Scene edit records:

┌────────

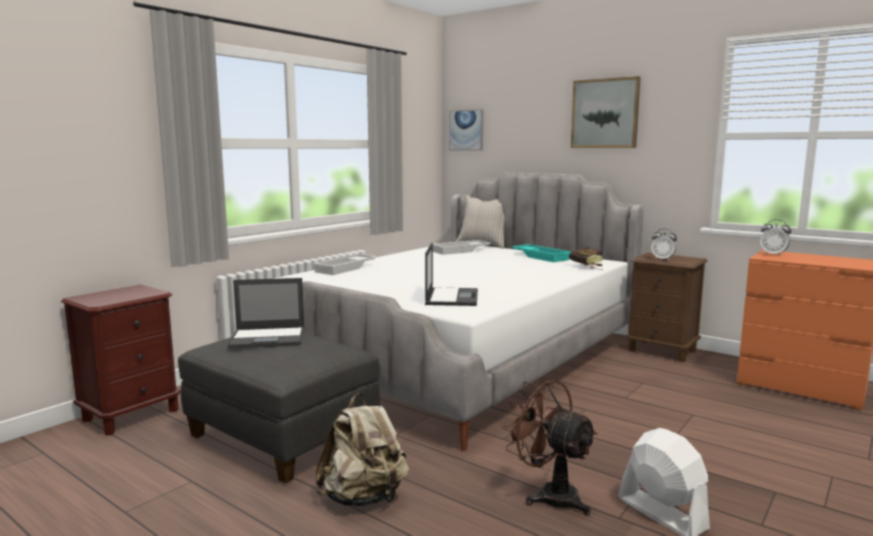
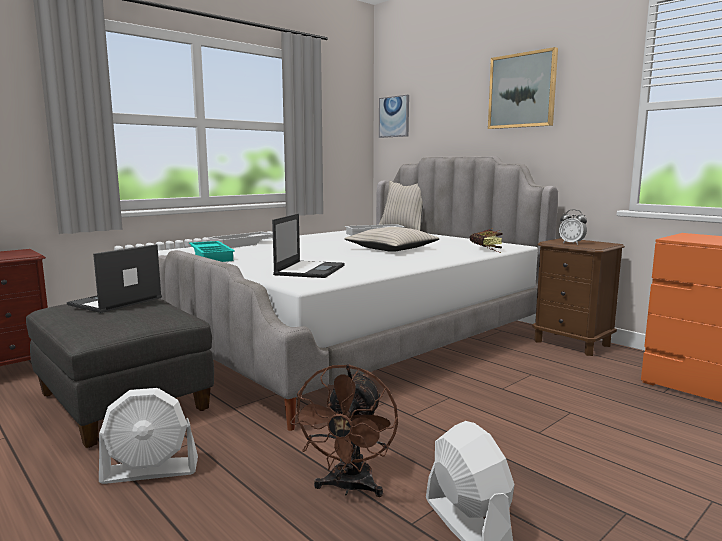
camera: 10 degrees right, 0 degrees up
(269, 338) = (115, 301): laptop -> laptop turned 120 degrees clockwise
(364, 498) = (151, 471): beige backpack -> white fan
(499, 269) = (392, 249): none -> beige pillow
(541, 257) = (449, 240): turquoise tray -> turquoise tray (212, 256)
(550, 495) = (349, 488): brown fan -> brown fan turned 135 degrees counterclockwise
(773, 255) = (689, 237): alarm clock -> none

└────────

Print every entry verbatim and leave all pictures out.

camera: 10 degrees right, 0 degrees up
(269, 338) = (115, 301): laptop -> laptop turned 120 degrees clockwise
(364, 498) = (151, 471): beige backpack -> white fan
(499, 269) = (392, 249): none -> beige pillow
(541, 257) = (449, 240): turquoise tray -> turquoise tray (212, 256)
(550, 495) = (349, 488): brown fan -> brown fan turned 135 degrees counterclockwise
(773, 255) = (689, 237): alarm clock -> none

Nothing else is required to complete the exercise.